Он понимал, что если вернется в свои края, все пойдет по-старому. Где жить? Где работать? Пьянил воздух свободы. И он решил податься в Крым. Сказал остающимся друзьям – «Из Вологды в Керчь». Как некогда (он усмехнулся в душе) отправился в поисках лучшей доли провинциальный актер Аркадий Счастливцев. Шербан был испорчен литературой.
Путь пролегал через Москву. Здесь была зацепка – адресок старого друга-однокашника по Библиотечному еще институту. Шербан без труда нашел знакомый дом в Марьиной Роще, недалеко от станции метро, зашел во двор, и тут странная робость овладела им – будут ли рады в семье, как-никак лагерник, бывший зек.
Он присел возле спортплощадки на скамью под пластиковым пологом от дождя, достал из рюкзачка банку пива. Смеркалось. И было решил уже не заходя ехать на Киевский вокзал, как забежал и плюхнулся рядом на лавку мужчина, показалось Шербану постарше, но тоже крепок и прилично одет.
Разговорились. Появилась на свет вторая бутылка пива. Неведомо как незнакомец распознал в Шербане «освобожденца». Оказалось, и сам два раза уже мотал срок, сначала пять, потом восемь лет. За что? Из Ташкента фуры перегонял с товаром, а в запасках и всех возможных машинных недрах – наркоту. Рассказывал смачно, с подробностями. – Завязал? – спросил Шербан. Незнакомец то ли утвердительно, то ли сокрушительно качнул головой. Потом сказал: «Сейчас лафа, поезд Москва-Пекин-Москва». – А как же? – было заикнулся Шербан. Незнакомец усмехнулся: «Понятно, да? Денежки. Они все решают. Абсолютно надежно».

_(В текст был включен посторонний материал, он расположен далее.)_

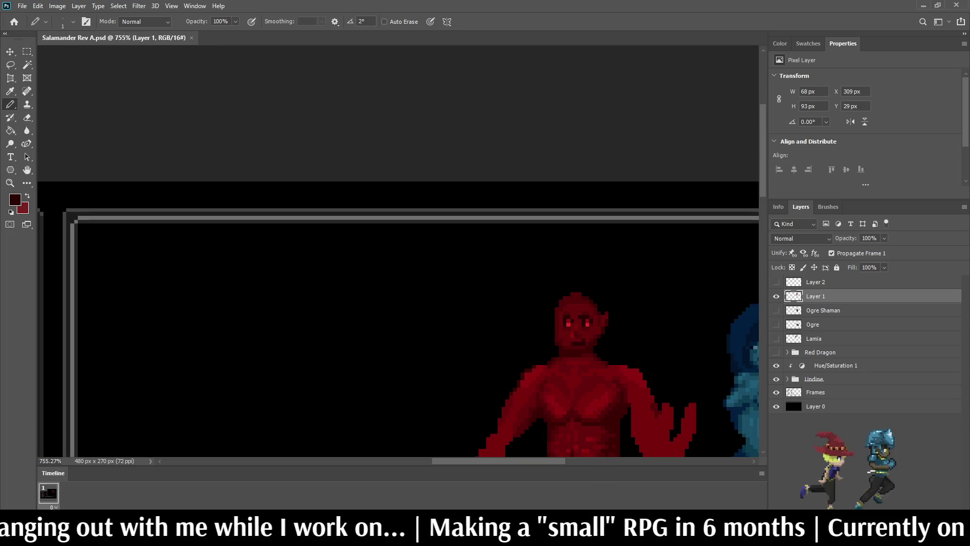
scroll(588, 324, up, 5)
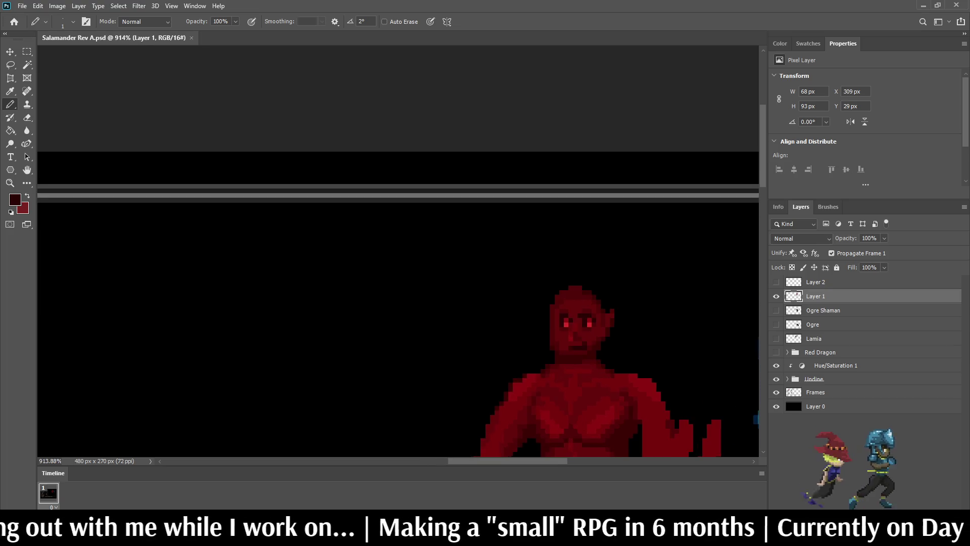
scroll(555, 344, down, 1)
scroll(555, 343, up, 5)
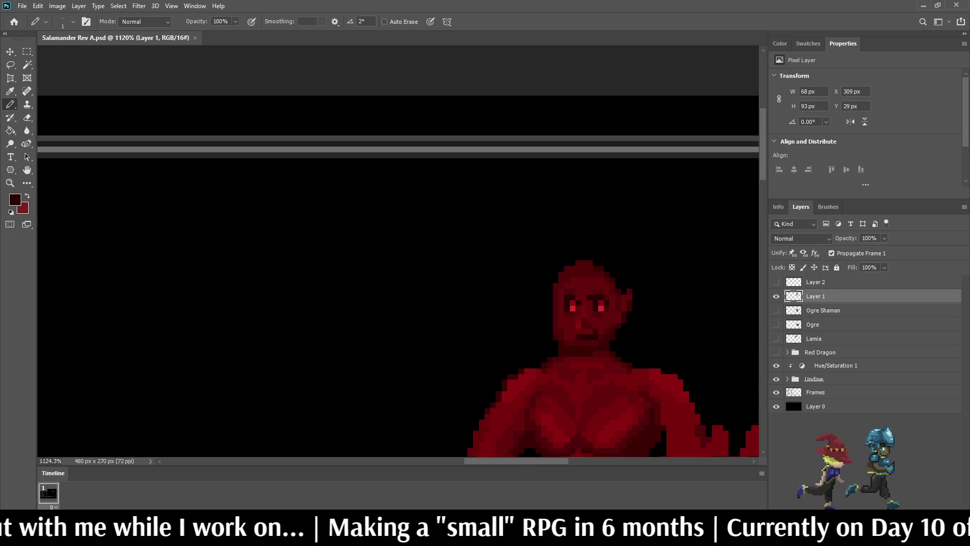
- Sample a darker red from the salamander's face for the Pencil
key(i)
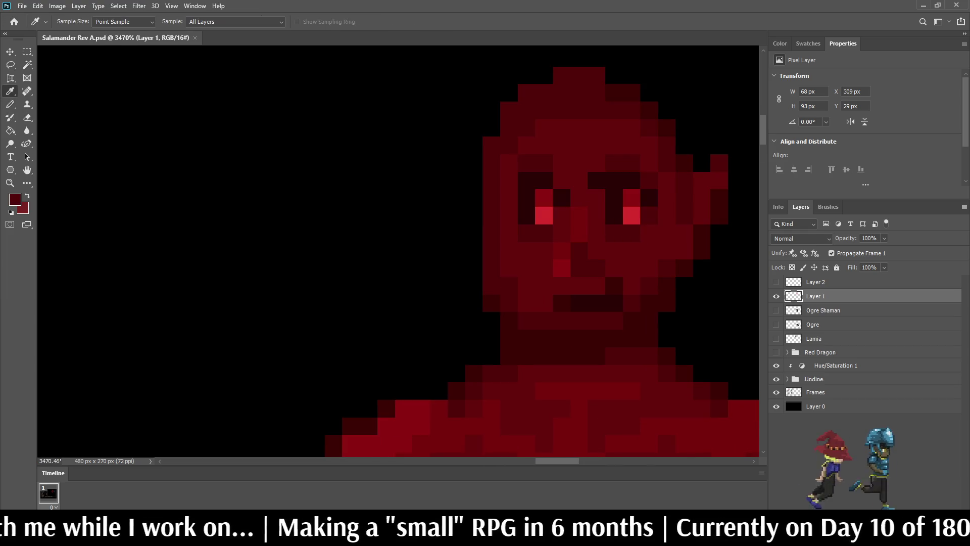
key(b)
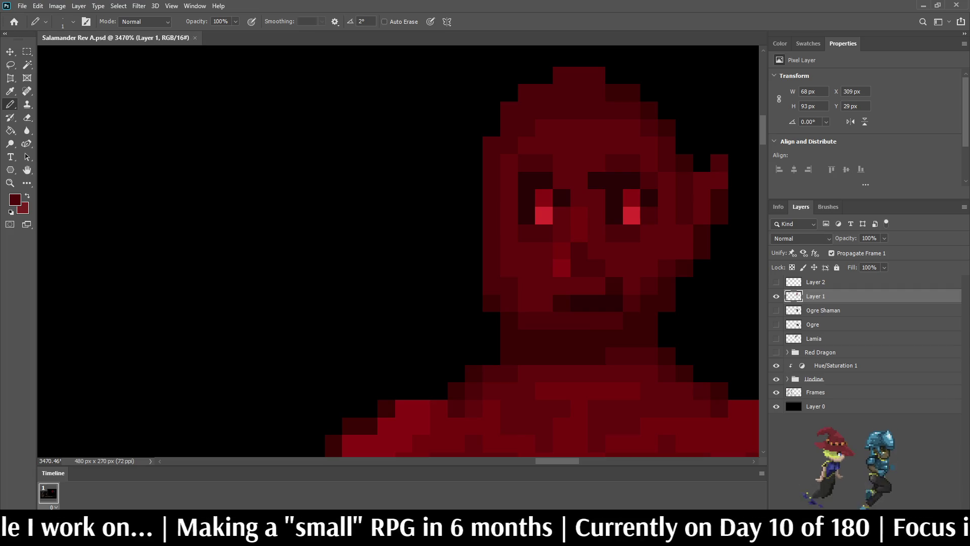
key(i)
click(597, 304)
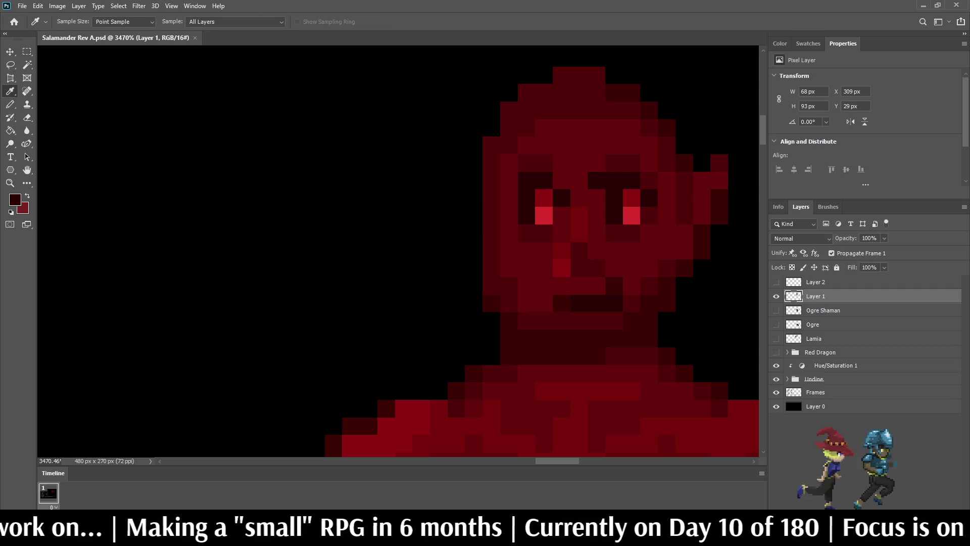
key(b)
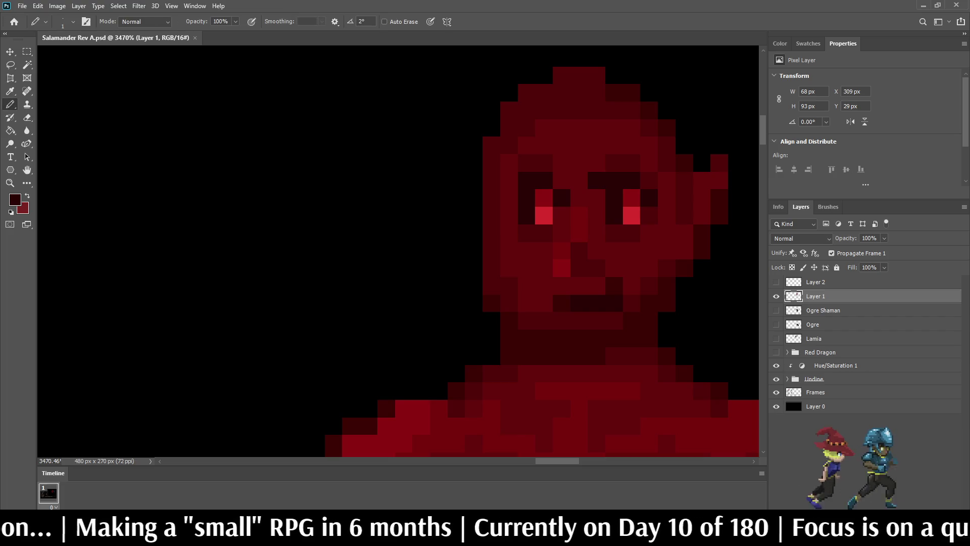
- Extend the mouth shadow one pixel left and darken a pixel under the chin
click(527, 339)
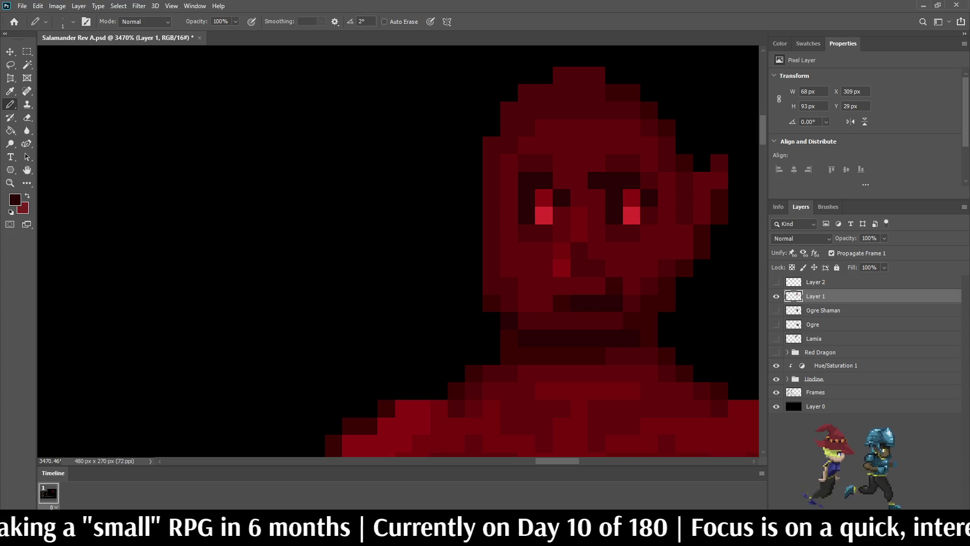
scroll(526, 202, down, 10)
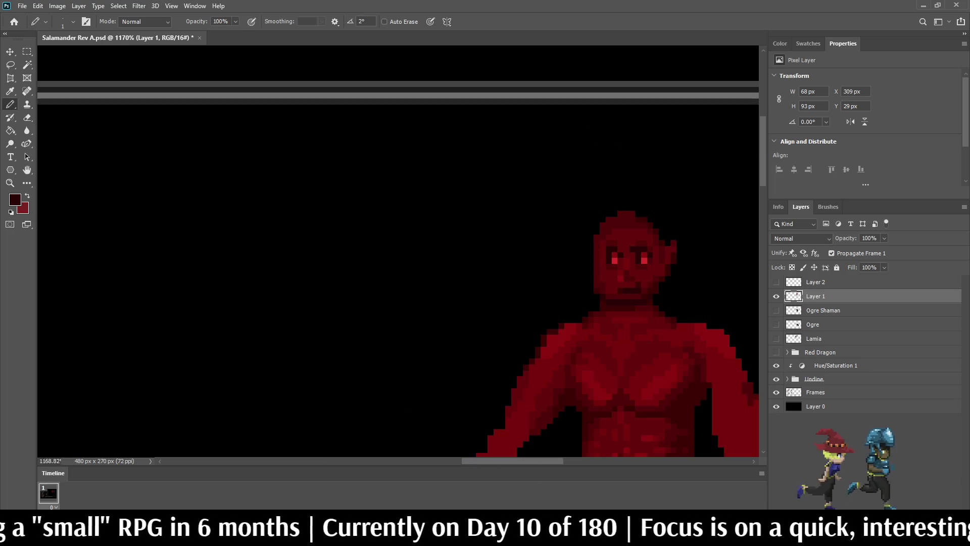
scroll(520, 141, up, 7)
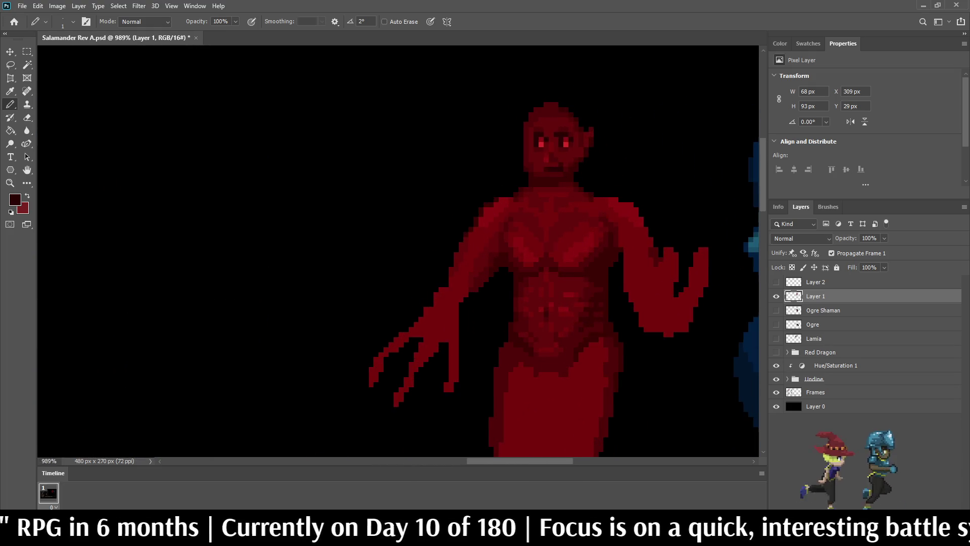
scroll(558, 172, up, 6)
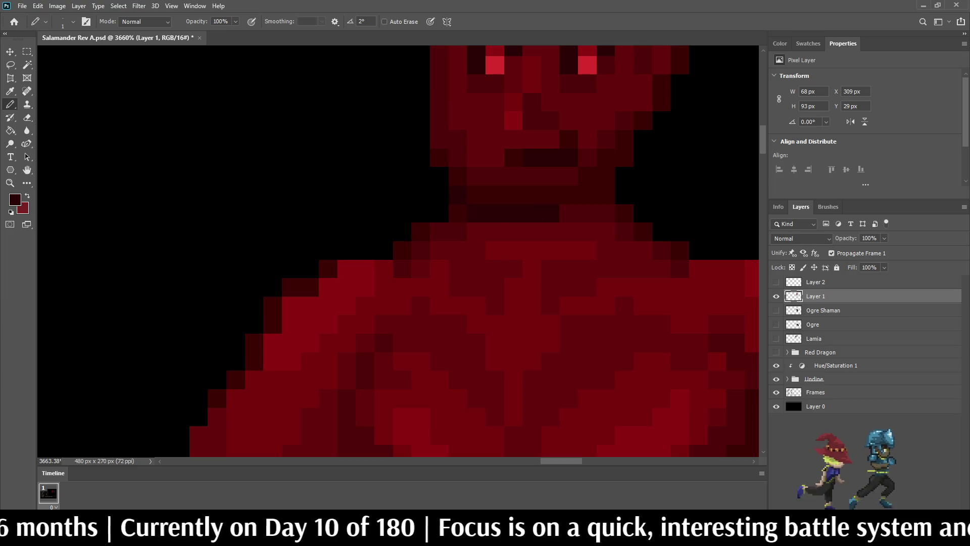
click(569, 212)
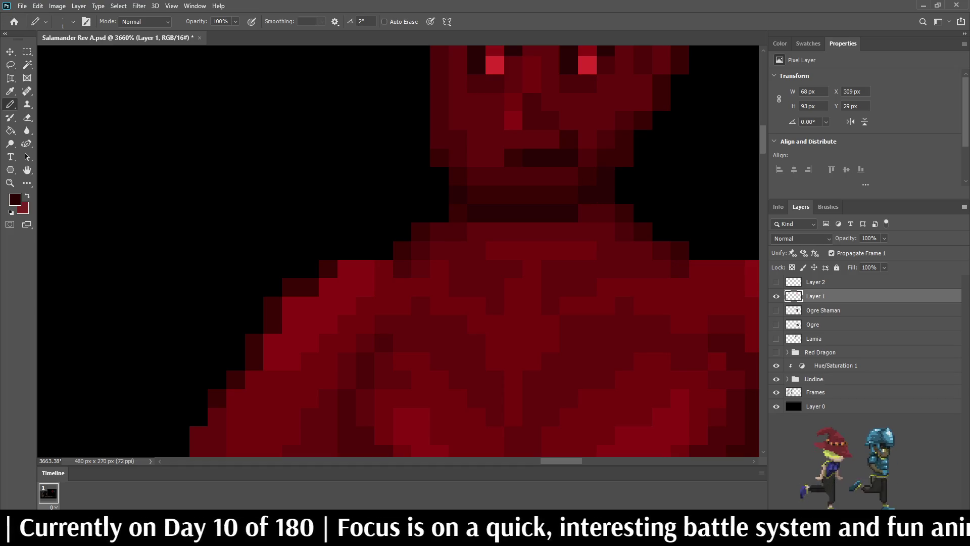
scroll(643, 202, down, 10)
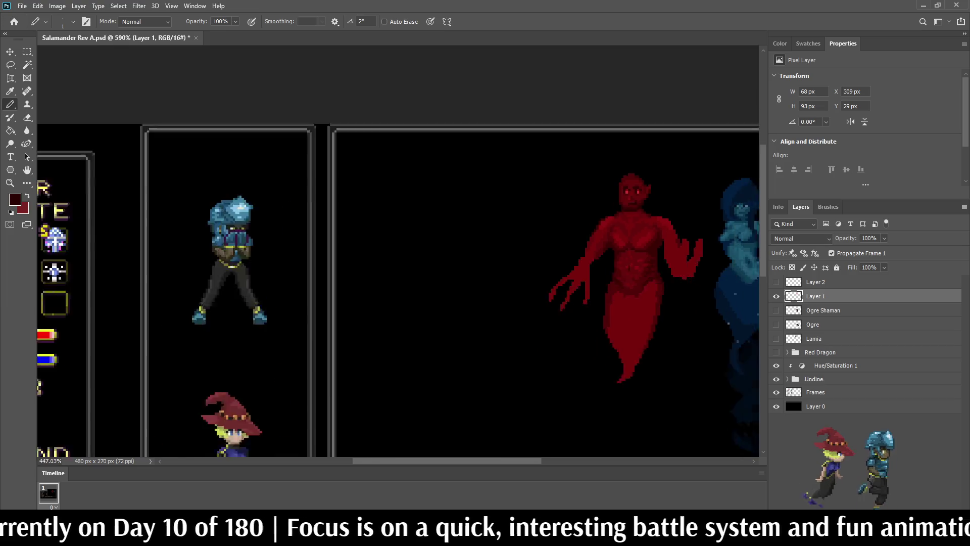
- Sample a brighter red pixel from the face as the Pencil colour, then zoom out to the battle scene
scroll(657, 202, down, 2)
scroll(656, 202, up, 10)
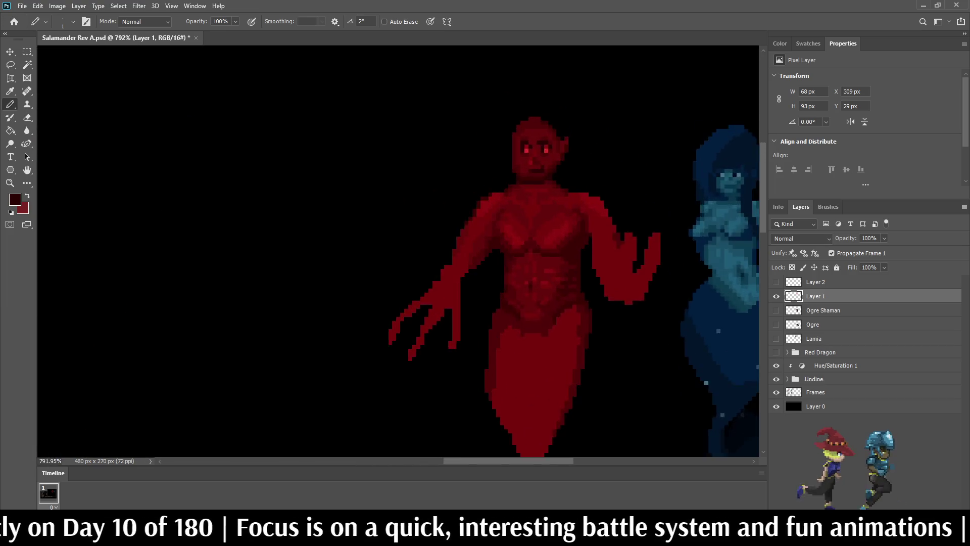
scroll(530, 180, up, 8)
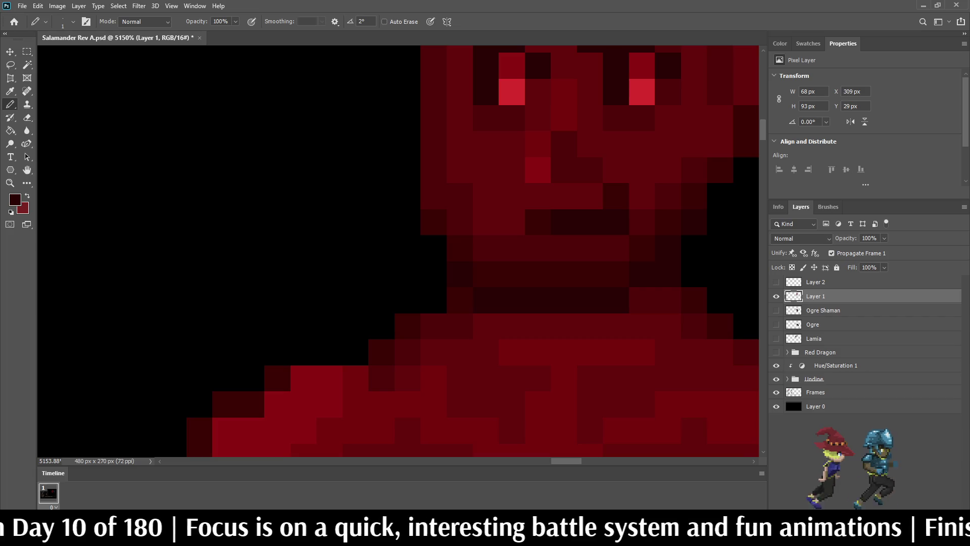
key(i)
key(b)
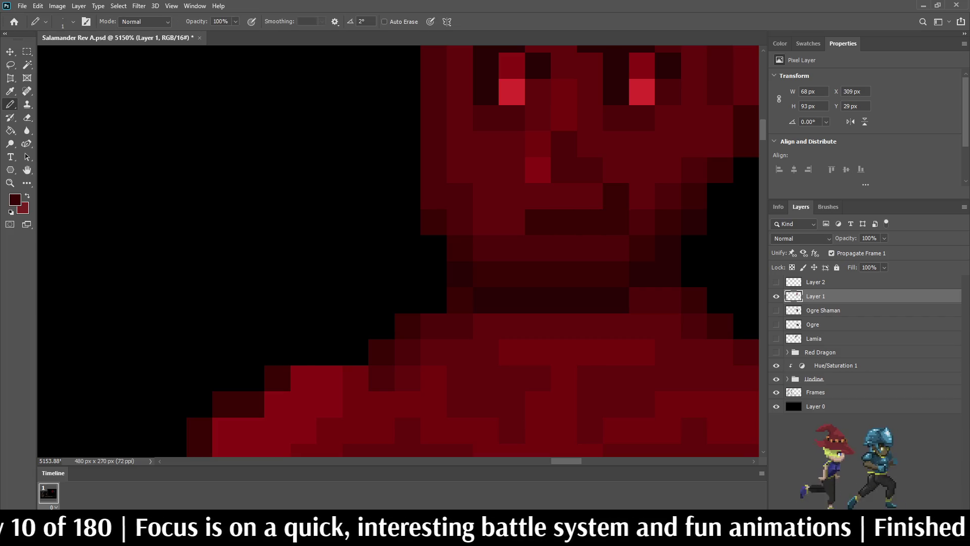
scroll(644, 180, down, 10)
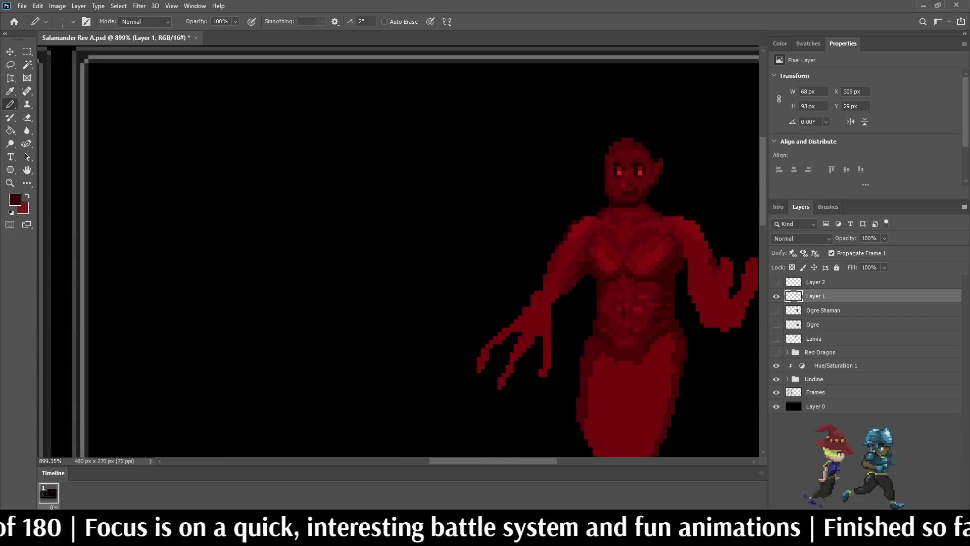
scroll(649, 168, down, 3)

На этом их беседу прервали. Незнакомцу позвонили по сотовому телефону. Он долго слушал, потом сказал: «Аглая, не суетись. Все будет хорошо. Успокойся». Убрал телефон и обратился к Шербану: «Дорогой, спасибо за угощение, но тебе лучше уйти. Ко мне тут сейчас ребятки придут, поговорить надо».
Шербан не заставил себя уговаривать. Он вышел из-под полога и перебрался на детскую площадку. Сел неподалеку, где потемнее. Казалось, какая-то неведомая опасность сгущается в тусклом свете дворовых фонарей. Не прошло и пяти минут, как из проулка меж двух домов появилась группа молодых людей и проследовала на спортплощадку, где оставался сидеть незнакомец с такой теперь уже понятной судьбой. Их было пятеро. Что-то там происходило похожее на борьбу, потом раздался сдавленный крик, и все стихло. Так же как и прошли, молодые люди медленно удалились. Незнакомец оставался сидеть, за полупрозрачным пологом виден был абрис его тела. Шербан ждал когда тот окажет признаки жизни, но силуэт оставался недвижим. Стемнело. Шербан колебался. Уйти? Не таков он был. Уже поняв, что произошло, он поднялся и быстро прошел на спортплощадку. К счастью, двор был пуст. Незнакомец сидел, привалившись мертвой головой к пластиковой стенке, глаза его были открыты, а из надключичной впадины в распахе ворота торчал нож, по самую рукоятку утопленный в мертвую уже плоть.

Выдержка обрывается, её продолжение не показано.